После rollback: curl localhost:8501/health = {"status":"ok","service":"orchestrator"}

3. Прод не задет

Prod StartedAt: 2026-06-04T13:08:13.208485681Z  (не изменился)
curl localhost:8500/health: {"status":"ok","service":"orchestrator"}

docker ps:
orchestrator-staging   Up 14 seconds   orchestrator-orchestrator-staging
orchestrator           Up 17 hours     orchestrator-orchestrator

4. git log

$ git log --oneline origin/main..origin/feature/ORCH-34-deploy-hook
a6cbacb feat(staging): add orchestrator deploy hook with health-check and auto-rollback (ORCH-34)

Проблемы и решения

Проблема: heredoc съел кавычки

При первой записи скрипта через ssh '...' << 'HEREDOC' кавычки внутри grep и curl были потеряны. Скрипт делал grep -q status:ok вместо grep -q '"status":"ok"' и -w %{http_code} вместо -w '%{http_code}'. Результат: все health-check падали.

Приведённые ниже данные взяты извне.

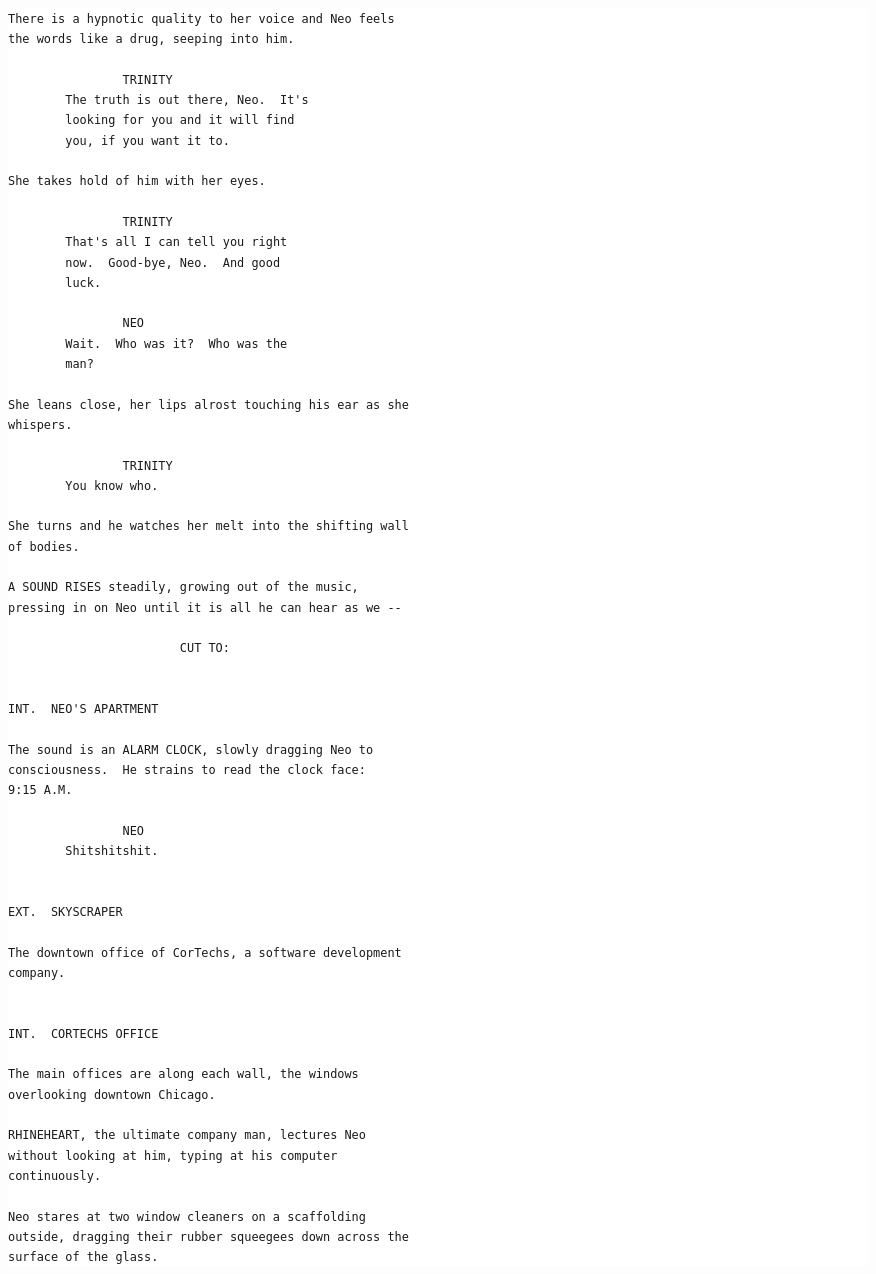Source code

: 	There is a hypnotic quality to her voice and Neo feels
	the words like a drug, seeping into him.

					TRINITY
			The truth is out there, Neo.  It's
			looking for you and it will find
			you, if you want it to.

	She takes hold of him with her eyes.

					TRINITY
			That's all I can tell you right
			now.  Good-bye, Neo.  And good
			luck.

					NEO
			Wait.  Who was it?  Who was the
			man?

	She leans close, her lips alrost touching his ear as she
	whispers.

					TRINITY
			You know who.

	She turns and he watches her melt into the shifting wall
	of bodies.

	A SOUND RISES steadily, growing out of the music,
	pressing in on Neo until it is all he can hear as we --

							CUT TO:


	INT.  NEO'S APARTMENT

	The sound is an ALARM CLOCK, slowly dragging Neo to
	consciousness.  He strains to read the clock face:
	9:15 A.M.

					NEO
			Shitshitshit.


	EXT.  SKYSCRAPER

	The downtown office of CorTechs, a software development
	company.


	INT.  CORTECHS OFFICE

	The main offices are along each wall, the windows
	overlooking downtown Chicago.

	RHINEHEART, the ultimate company man, lectures Neo
	without looking at him, typing at his computer
	continuously.

	Neo stares at two window cleaners on a scaffolding
	outside, dragging their rubber squeegees down across the
	surface of the glass.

Решение: записать скрипт локально в /tmp/, затем передать через ssh ... 'cat >'< /tmp/file. Верификация — grep -n "grep" на удалённом файле.

Следующий шаг (Этап 5)

Переключить прод: DEPLOY_HOOK_SCRIPT=/home/slin/repos/orchestrator/scripts/orchestrator-deploy-hook.sh в .env с env-override для прод-параметров. Это отдельная задача.